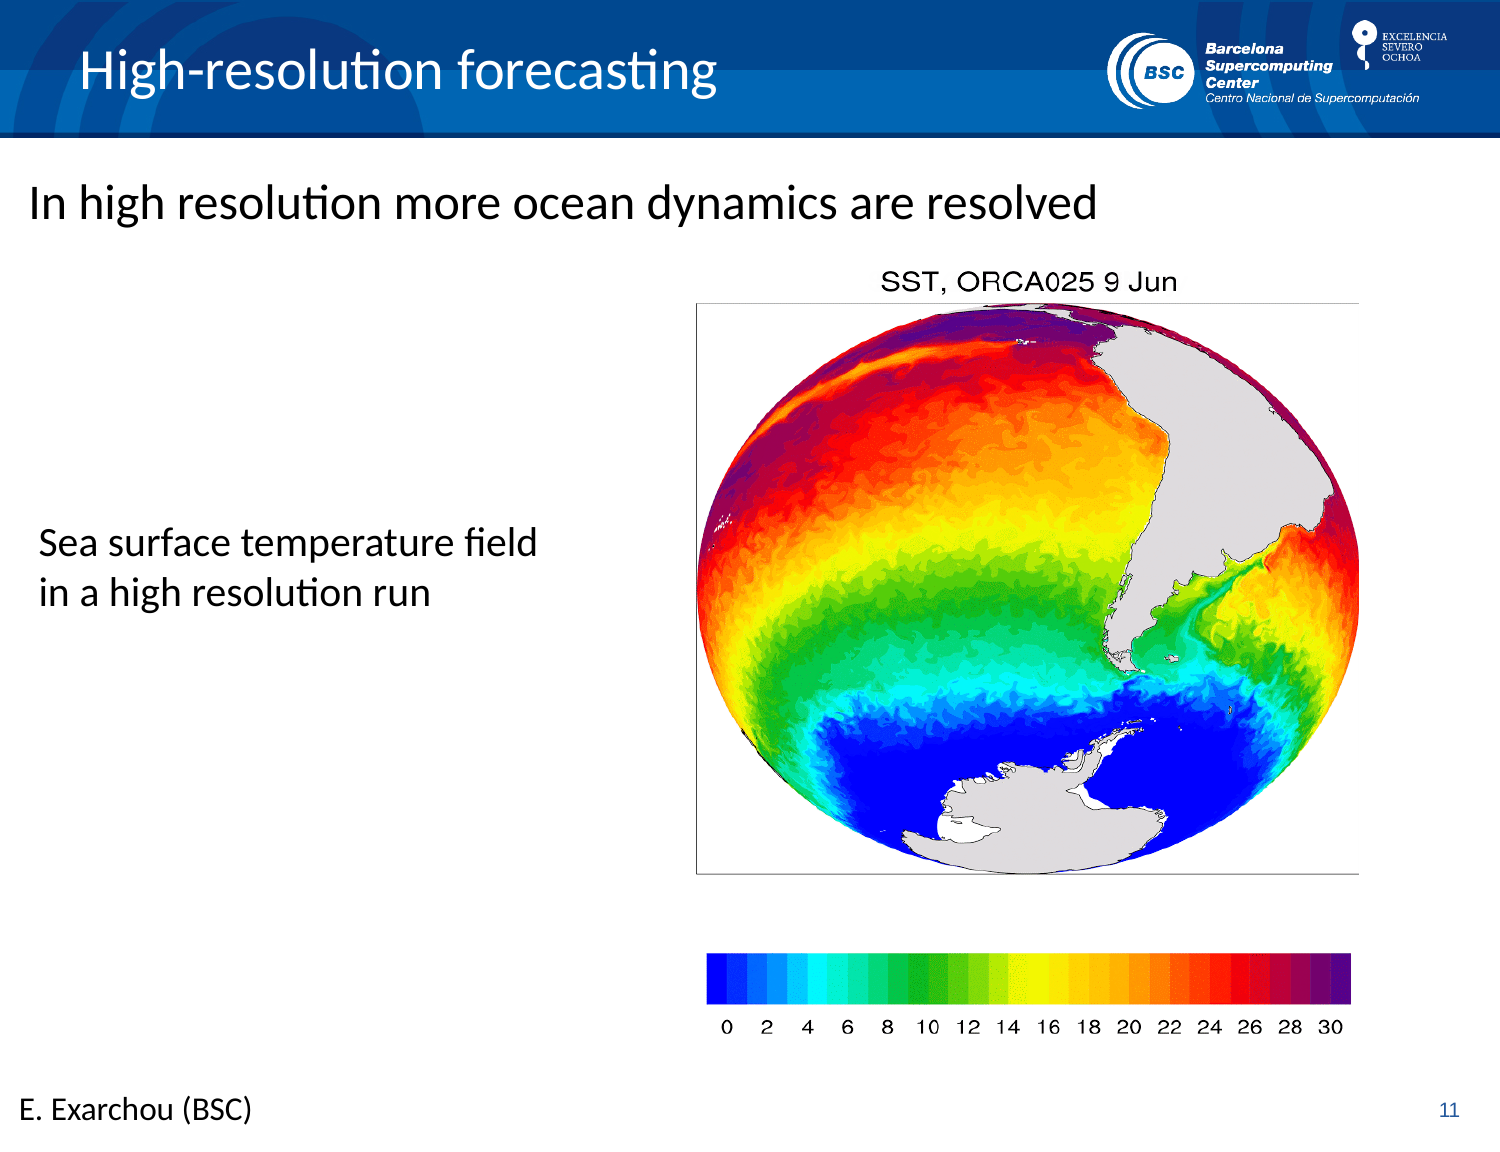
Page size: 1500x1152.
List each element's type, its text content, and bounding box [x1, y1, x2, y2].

picture [0, 0, 1500, 138]
picture [696, 271, 1359, 1034]
text_box In high resolution more ocean dynamics are resolved [13, 162, 1425, 238]
text_box E. Exarchou (BSC) [4, 1078, 527, 1133]
text_box High-resolution forecasting [65, 23, 1081, 138]
text_box Sea surface temperature field in a high resolution run [23, 507, 567, 623]
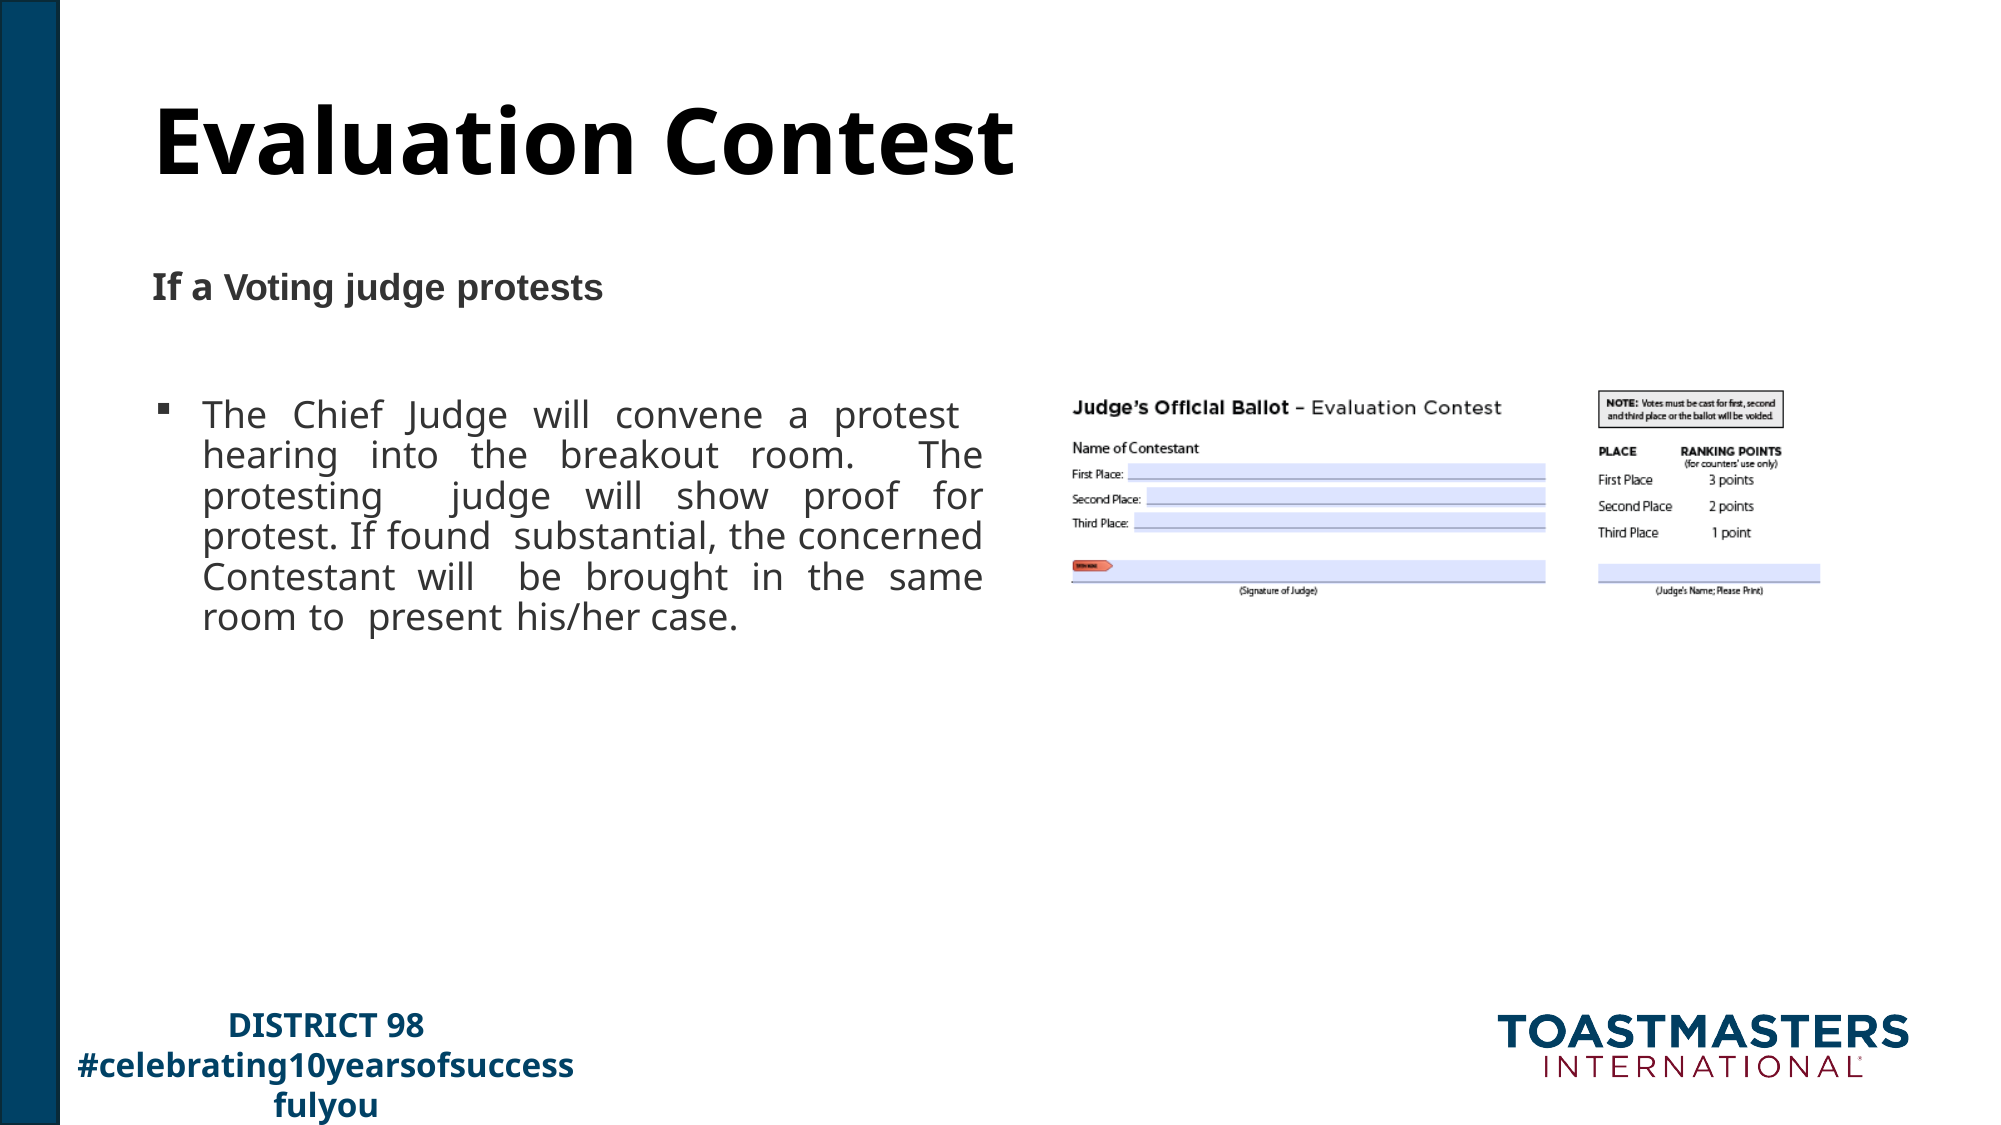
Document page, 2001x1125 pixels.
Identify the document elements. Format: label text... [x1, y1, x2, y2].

list If a Voting judge protests The Chief Judge will convene a protest hearing into the breakout room. The protesting judge will show proof for protest. If found substantial, the concerned Contestant will be brought in the same room to present his/her case. [137, 260, 1000, 950]
text_box DISTRICT 98 #celebrating10yearsofsuccessfulyou [58, 996, 595, 1125]
text_box [0, 0, 60, 1125]
picture [1383, 631, 2000, 1125]
picture [1028, 388, 1863, 614]
title Evaluation Contest [137, 59, 1944, 229]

________________________

### Aim of the task
Transcribe, from the records above, the first line and every line after it up to and including the line with "Document page, 2001x1125 pixels."; omit pictures.

### Output
Page size: 1500x1152.
List each element's type, its text content, and bounding box [x1, y1, x2, y2].

picture [0, 0, 1500, 138]
picture [696, 271, 1359, 1034]
text_box In high resolution more ocean dynamics are resolved [13, 162, 1425, 238]
text_box E. Exarchou (BSC) [4, 1078, 527, 1133]
text_box High-resolution forecasting [65, 23, 1081, 138]
text_box Sea surface temperature field in a high resolution run [23, 507, 567, 623]
Document page, 2001x1125 pixels.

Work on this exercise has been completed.